Polye was rushed from a political rally in his Kandep electorate in June 2007 after shots were fired. A rival candidate for his seat was later charged with attempted murder.

Polye was removed from his position as Member of Parliament on 14 August 2009 when the National Court determined that his victory in the 2007 General Election was invalid. The judge's ruling included the observation that it was hard to believe that some polling stations had returned a 100% vote for Polye. The by-election for the seat took place on 9 November 2009, and Polye ran as a candidate. He was successful in regaining his seat.

In July 2010, he replaced Puka Temu as deputy Prime Minister, when the latter tried unsuccessfully to unseat Prime Minister Somare through a parliamentary motion of no confidence. Polye himself was removed as Deputy Prime Minister on 7 December 2010, in an impromptu cabinet reshuffle conducted under what Australia's ABC News called "unusual circumstances". However he was appointed as Papua New Guinea's Foreign Minister later in December 2010, holding that position until another cabinet reshuffle in June 2011. He supported the Opposition when it brought down the government through a parliamentary motion of no confidence in August 2011, and was appointed Minister of Finance by new Prime Minister Peter O'Neill.

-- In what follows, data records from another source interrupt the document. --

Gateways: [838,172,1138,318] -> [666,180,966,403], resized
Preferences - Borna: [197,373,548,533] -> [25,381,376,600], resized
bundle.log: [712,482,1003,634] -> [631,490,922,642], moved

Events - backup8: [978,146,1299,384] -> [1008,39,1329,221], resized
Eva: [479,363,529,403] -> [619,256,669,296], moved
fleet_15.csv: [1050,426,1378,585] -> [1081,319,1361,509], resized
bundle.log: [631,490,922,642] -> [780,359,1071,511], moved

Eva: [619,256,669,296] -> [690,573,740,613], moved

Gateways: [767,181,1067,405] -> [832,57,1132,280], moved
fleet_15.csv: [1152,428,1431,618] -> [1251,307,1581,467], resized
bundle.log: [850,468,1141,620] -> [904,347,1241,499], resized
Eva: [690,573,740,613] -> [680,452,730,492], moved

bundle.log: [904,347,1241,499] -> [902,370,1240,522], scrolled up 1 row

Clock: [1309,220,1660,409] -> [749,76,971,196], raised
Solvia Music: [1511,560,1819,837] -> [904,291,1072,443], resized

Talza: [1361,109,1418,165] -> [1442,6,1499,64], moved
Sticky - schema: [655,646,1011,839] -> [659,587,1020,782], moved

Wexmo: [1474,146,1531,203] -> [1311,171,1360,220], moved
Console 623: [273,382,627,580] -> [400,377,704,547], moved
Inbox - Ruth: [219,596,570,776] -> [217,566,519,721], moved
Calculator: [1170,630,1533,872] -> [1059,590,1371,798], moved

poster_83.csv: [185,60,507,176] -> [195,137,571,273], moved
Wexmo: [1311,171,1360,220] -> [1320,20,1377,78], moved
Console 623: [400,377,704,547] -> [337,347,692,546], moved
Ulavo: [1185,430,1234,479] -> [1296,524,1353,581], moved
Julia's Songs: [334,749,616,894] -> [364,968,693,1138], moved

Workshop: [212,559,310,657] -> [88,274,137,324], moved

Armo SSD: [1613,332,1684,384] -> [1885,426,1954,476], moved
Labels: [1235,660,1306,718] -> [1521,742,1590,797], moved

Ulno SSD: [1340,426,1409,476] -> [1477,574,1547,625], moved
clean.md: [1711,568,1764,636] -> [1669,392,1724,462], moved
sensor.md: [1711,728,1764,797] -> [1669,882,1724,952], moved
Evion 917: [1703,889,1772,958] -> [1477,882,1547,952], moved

In October, the National Alliance Party consequently sought to expel him from the party, but was prevented from doing so by a court order. Later that month, it was reported simultaneously that Polye, along with many others, had been expelled from the party "for conduct prejudicial to the interest of the party", and that he had been elected as party leader. In fact, the party split into factions, one of which was led by Polye. In January 2012, he announced that he was de-registering the National Alliance Party, despite the existence of a rival faction claiming to be the legitimate party. Polye and his faction launched a new party, the Triumph Heritage Empowerment Rural Party ("T.H.E. Party"), ahead of the June 2012 general election.

On 27 February 2012, Prime Minister Peter O'Neill relieved him of the Finance portfolio, taking it on himself, citing "the continuing lack of ability by the department and ministry of finance to contain expenditure overruns outside of the budget appropriations". Polye retained the Treasury portfolio, and gained that of Border Development. Following the results of the 2012 general election Polye retained his position as Treasurer under a new cabinet announced by O'Neill. On 10 March 2014, O'Neill sacked him again, accusing him of having a destabilising effect on the government.

In December 2014, he replaced Belden Namah as Leader of the Opposition to O'Neill's government.

Polye lost the Kandep election in 2017 to Alfred Manase but disputed the results and a series of court cases took place until a recount was ordered.
After a recount, he was elected to the tenth Parliament in April 2021.

Polye stood again for the eleventh Parliament in 2022. He was declared elected by returning officer Henry Apakali after he had been instructed by Electoral Commissioner Simon Sinai to stop the count due to integrity concerns. The declaration is pending legal review.